■ Exercise objective:
Read the entries below and pull out each line with the string "Elder".

+--

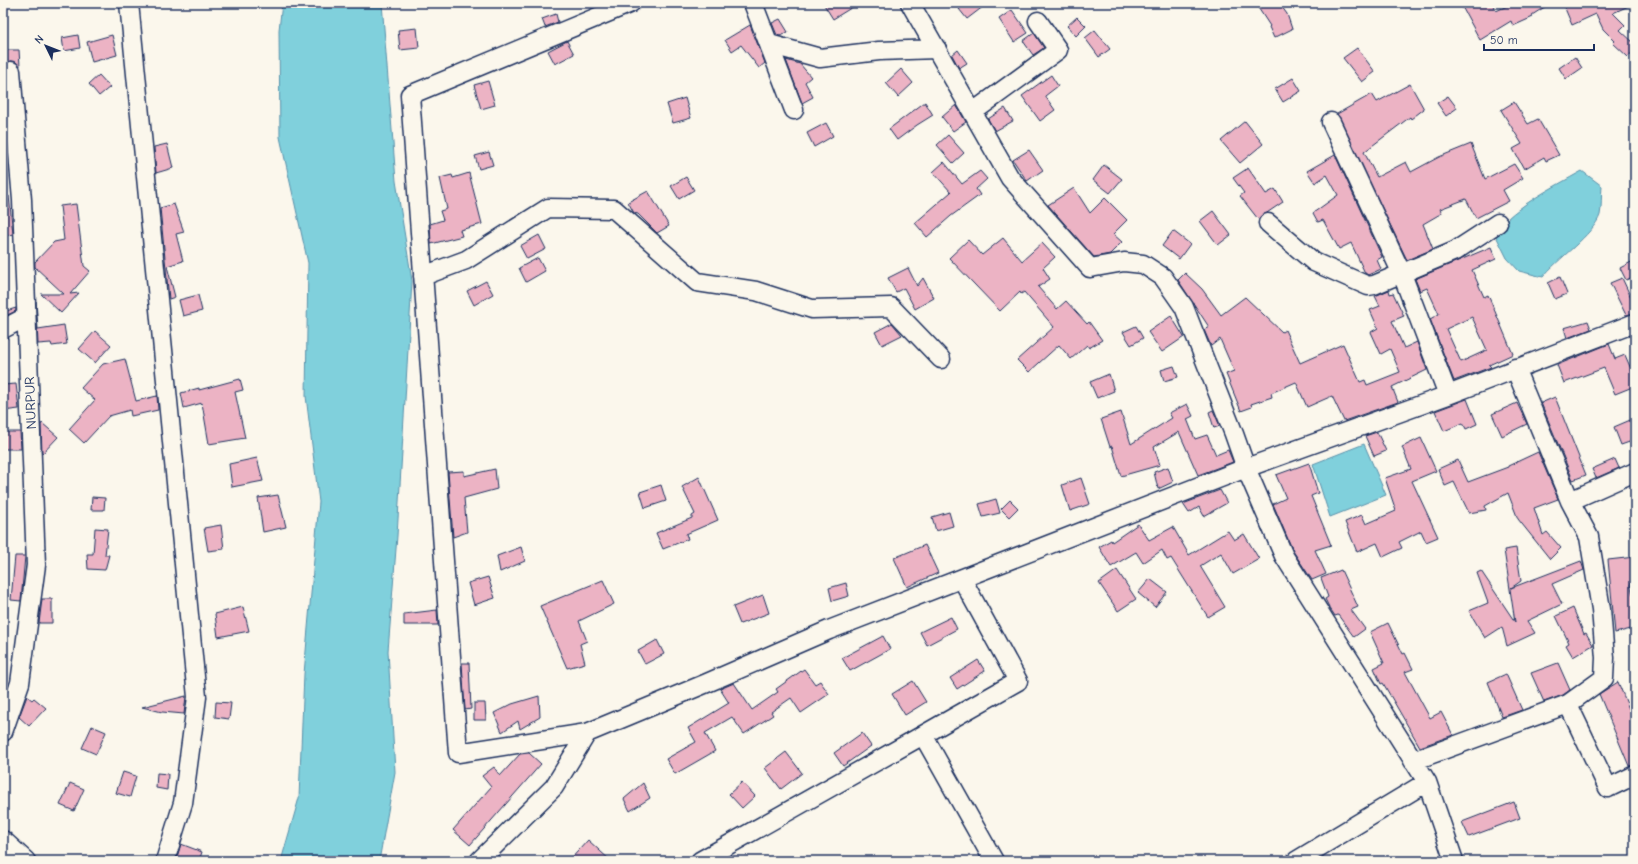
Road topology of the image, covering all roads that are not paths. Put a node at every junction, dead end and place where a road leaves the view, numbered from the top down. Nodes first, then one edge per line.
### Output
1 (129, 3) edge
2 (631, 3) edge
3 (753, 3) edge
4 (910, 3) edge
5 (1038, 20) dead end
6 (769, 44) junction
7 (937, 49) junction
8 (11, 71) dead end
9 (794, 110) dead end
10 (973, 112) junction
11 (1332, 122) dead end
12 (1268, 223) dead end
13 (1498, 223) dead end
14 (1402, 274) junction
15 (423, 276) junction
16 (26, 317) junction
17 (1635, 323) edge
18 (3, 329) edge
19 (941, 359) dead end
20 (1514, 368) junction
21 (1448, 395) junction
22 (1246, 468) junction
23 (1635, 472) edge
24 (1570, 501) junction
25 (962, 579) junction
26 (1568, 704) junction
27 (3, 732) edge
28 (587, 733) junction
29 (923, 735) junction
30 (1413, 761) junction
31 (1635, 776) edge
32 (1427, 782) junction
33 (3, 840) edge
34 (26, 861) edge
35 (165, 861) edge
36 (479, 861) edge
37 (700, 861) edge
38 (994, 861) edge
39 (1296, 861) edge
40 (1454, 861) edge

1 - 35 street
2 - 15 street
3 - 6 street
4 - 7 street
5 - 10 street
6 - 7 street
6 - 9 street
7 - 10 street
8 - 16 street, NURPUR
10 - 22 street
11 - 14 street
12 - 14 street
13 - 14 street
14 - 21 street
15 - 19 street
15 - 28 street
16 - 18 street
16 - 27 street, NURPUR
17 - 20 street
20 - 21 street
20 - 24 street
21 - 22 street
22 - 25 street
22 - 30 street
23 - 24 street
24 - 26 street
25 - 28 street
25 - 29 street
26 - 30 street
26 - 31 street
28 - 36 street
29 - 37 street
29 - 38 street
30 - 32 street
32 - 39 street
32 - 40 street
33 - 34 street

+--

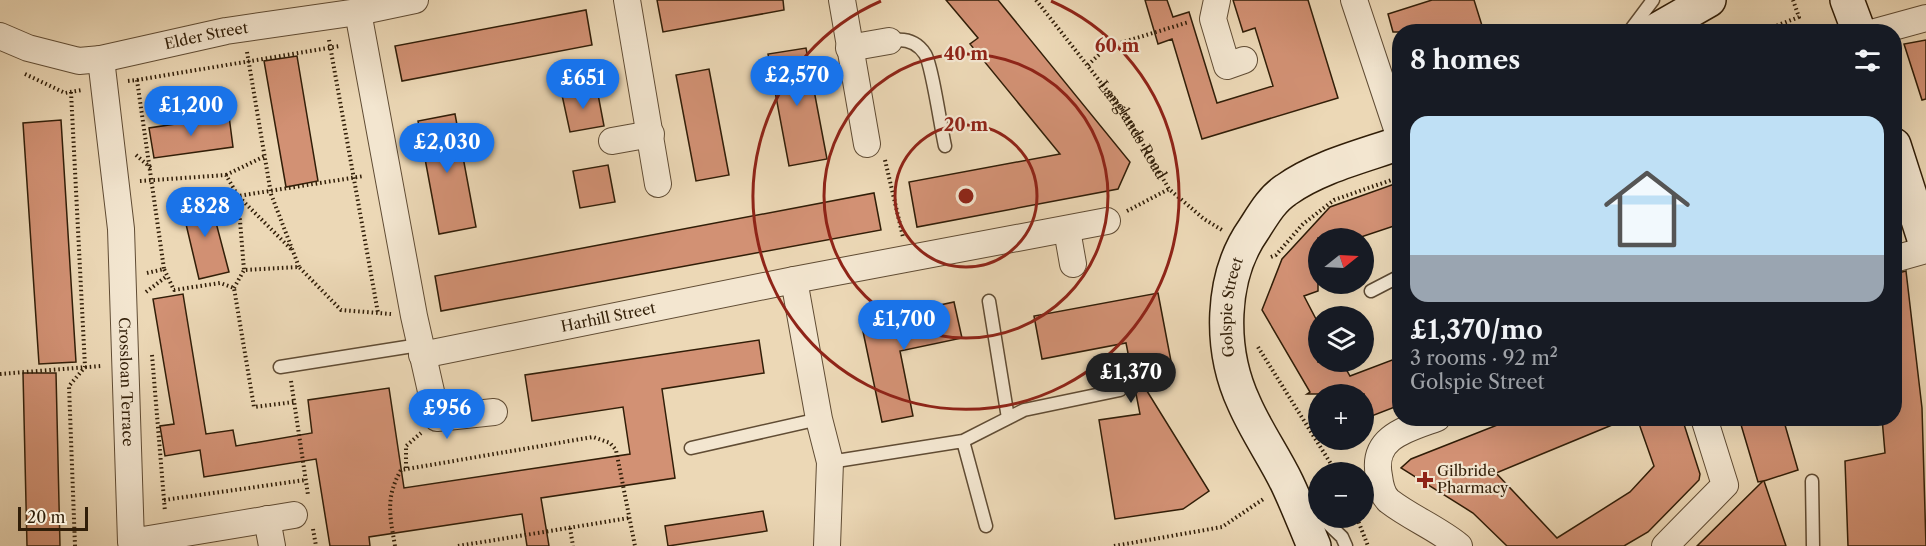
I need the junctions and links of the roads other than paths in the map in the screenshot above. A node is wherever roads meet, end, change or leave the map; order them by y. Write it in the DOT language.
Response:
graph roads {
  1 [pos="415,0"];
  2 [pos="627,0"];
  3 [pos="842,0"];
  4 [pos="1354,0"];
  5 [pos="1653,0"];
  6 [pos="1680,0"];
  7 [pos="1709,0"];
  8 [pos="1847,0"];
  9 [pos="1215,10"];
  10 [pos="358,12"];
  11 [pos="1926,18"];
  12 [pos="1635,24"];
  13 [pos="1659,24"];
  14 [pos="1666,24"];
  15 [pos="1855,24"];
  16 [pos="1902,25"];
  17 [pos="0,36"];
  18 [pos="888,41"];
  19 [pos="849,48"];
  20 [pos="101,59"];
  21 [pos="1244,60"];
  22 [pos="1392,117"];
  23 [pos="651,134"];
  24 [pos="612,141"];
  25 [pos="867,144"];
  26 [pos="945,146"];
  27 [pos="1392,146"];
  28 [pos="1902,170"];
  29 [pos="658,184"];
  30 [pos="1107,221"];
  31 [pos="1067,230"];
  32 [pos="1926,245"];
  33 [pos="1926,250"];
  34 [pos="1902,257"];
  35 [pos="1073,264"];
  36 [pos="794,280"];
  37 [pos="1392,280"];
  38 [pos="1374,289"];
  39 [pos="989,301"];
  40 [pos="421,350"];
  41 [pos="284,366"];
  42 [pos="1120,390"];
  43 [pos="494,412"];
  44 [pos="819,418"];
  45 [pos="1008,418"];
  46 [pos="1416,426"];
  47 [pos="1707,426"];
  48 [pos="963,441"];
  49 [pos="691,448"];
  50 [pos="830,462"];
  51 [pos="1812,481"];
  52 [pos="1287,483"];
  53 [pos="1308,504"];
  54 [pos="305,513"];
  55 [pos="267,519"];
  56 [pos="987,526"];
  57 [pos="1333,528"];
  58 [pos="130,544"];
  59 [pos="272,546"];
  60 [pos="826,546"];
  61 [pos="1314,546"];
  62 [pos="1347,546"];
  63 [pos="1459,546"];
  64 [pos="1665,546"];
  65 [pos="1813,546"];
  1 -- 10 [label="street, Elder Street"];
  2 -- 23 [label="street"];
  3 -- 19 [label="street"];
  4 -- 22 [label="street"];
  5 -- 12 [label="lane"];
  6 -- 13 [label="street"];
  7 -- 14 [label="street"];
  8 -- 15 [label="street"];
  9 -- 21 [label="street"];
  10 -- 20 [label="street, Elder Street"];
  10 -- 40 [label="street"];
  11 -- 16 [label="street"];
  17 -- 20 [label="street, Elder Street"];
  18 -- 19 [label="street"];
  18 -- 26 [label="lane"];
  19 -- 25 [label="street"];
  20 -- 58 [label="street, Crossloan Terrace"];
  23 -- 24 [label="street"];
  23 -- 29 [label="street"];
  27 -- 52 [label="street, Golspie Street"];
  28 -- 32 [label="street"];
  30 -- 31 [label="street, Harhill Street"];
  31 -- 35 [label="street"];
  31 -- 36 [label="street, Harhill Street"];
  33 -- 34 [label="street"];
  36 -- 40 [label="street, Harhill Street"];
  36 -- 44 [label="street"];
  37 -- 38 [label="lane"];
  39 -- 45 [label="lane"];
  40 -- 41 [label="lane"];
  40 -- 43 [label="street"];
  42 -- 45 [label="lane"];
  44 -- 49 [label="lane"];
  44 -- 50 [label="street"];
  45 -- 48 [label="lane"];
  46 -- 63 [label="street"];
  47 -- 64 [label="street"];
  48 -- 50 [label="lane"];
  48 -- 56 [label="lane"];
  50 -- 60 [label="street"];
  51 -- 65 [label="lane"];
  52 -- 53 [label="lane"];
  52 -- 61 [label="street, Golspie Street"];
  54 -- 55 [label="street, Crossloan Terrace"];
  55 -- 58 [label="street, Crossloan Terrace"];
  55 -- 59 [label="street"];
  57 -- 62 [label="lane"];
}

+--

■ Written reply:
  1 -- 10 [label="street, Elder Street"];
  10 -- 20 [label="street, Elder Street"];
  17 -- 20 [label="street, Elder Street"];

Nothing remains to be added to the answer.